I am new to genetics research so please bear with me if my question is very trivial. I am trying to find information about SNPs for the gene coding thiosulphate sulphurtransferase (TST). My search on OMIM database shows the genomic co-ordinates only. When I checked the SNP database for TST in humans I found 183 rs numbers. How do I determine which SNP is the correct one? Is there any way that I can use the genomic co-ordinate to identify the correct SNP? Thank you.
a single SNP may be responsible for a particular trait in some cases, but in some others several SNPs even several genes may be involved. when you search for SNPs on certain gene, you will get all the variant sites known to date, not exactly a particular and specific answer to your question.
Right.
It seems that all 183 snps of TST are your starting point.
Try to filter out some of them. For example start looking only at tagging SNP (haploview do this for you) or snp reported in the GWAS catoalog (@ genome.gov). Then search literature....
A SNP is just a single nucleotide change. A gene could carry a thousand of them, and the regions nearby a gene could carry a thousand more that also play a role.
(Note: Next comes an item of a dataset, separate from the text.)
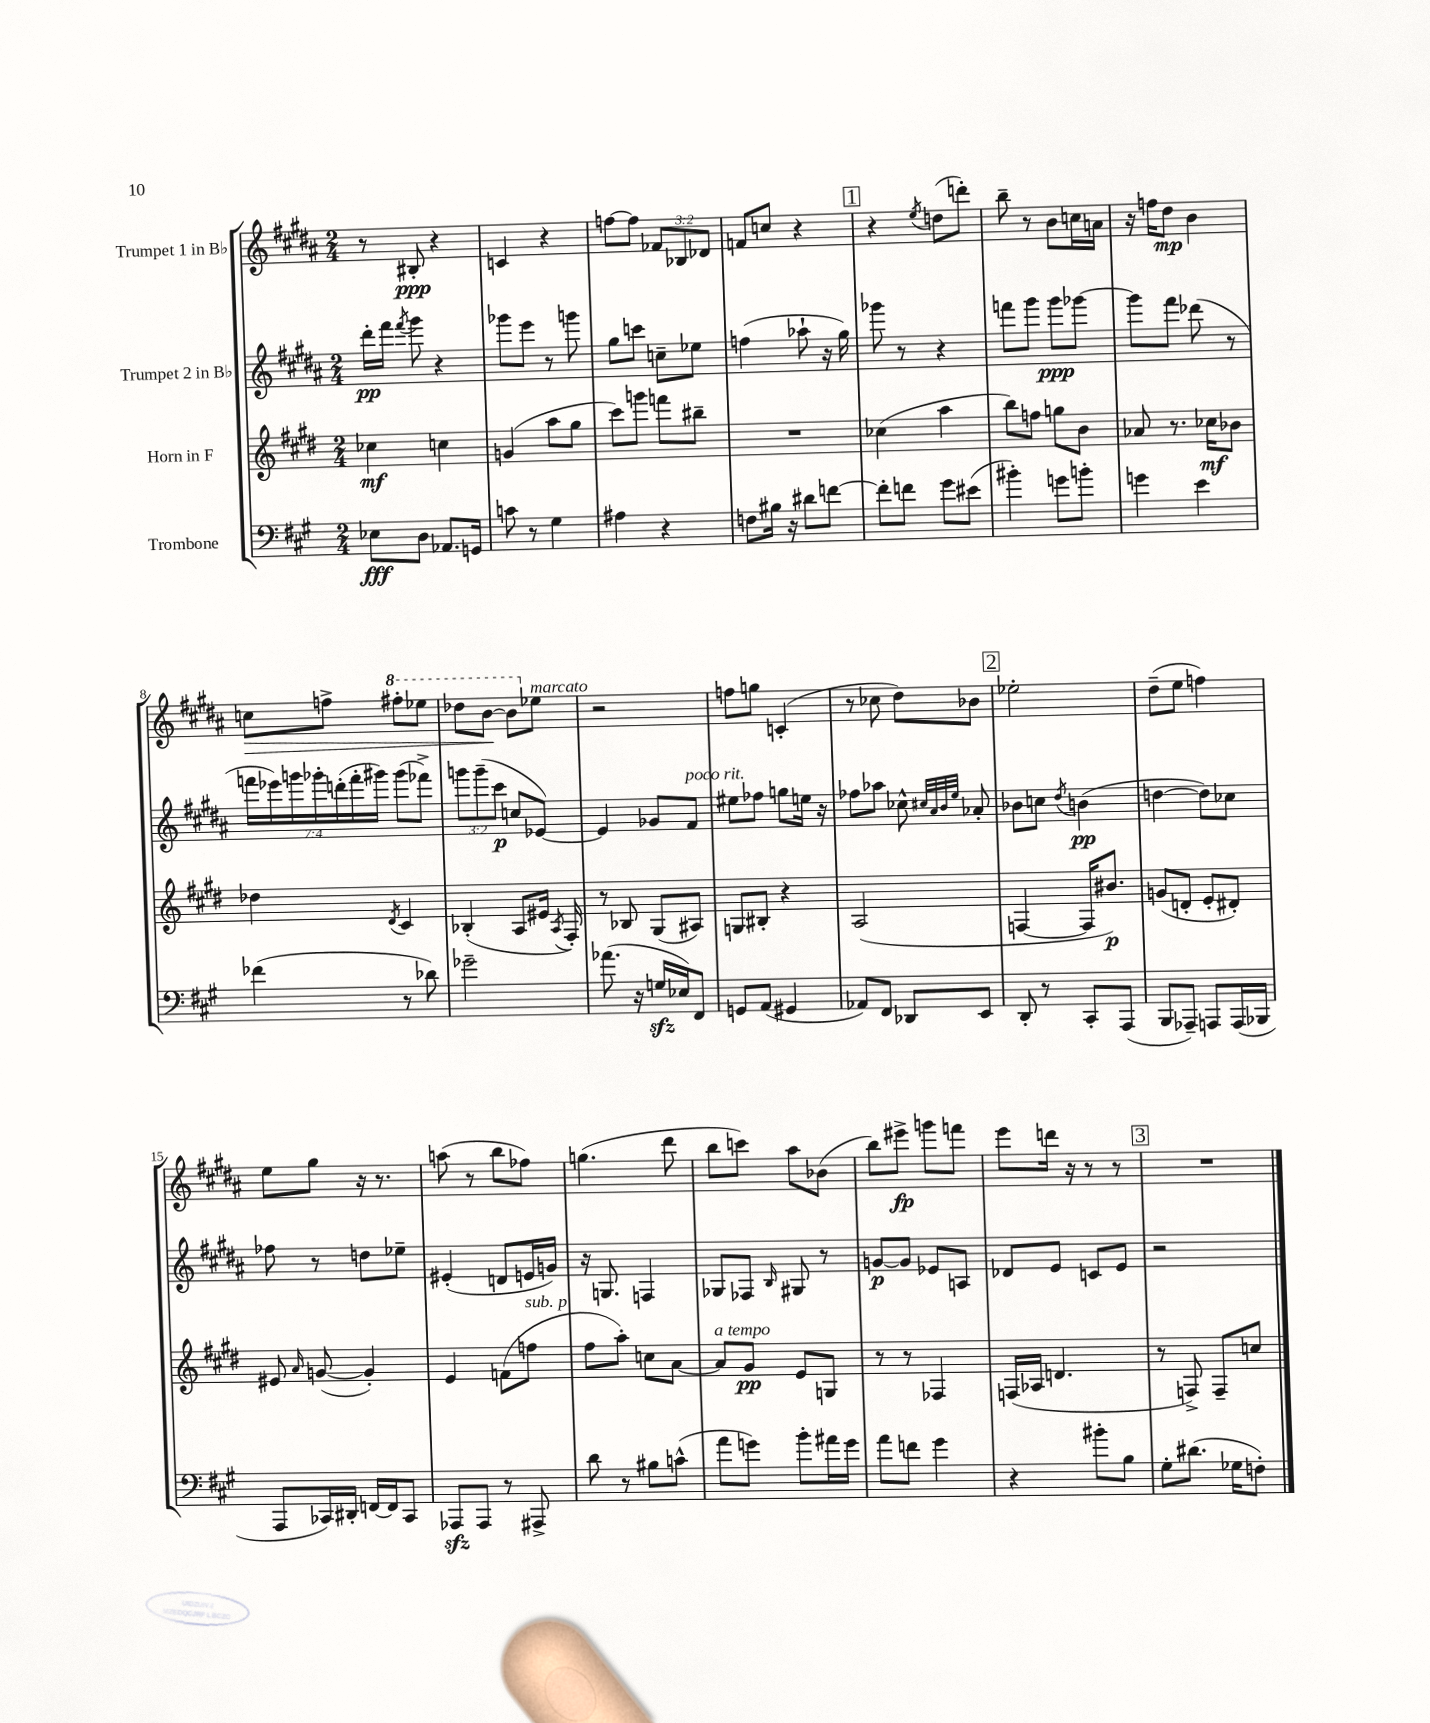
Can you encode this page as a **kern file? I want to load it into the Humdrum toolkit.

Usually we define SNP with some threshold of population abundance. If your whole population shares the same allele at a site, that SNP is pointless to study. Similarly if no one carries the mutation. For that reason a SNP is usually required to have more than 1% frequency in a population, and then there will still be a few or a dozen in every gene.
If you're looking for gene sequences that are distinct, then you need all the combinations of SNPs within the gene.
You have the tag dbSnp listed here, did you try looking up that reference? After you have the location of the TST gene (UCSC Genome browser can help there), then look at dbSNP for the known SNPs in the region.
Do you have the co-ordinates for the SNP or the gene?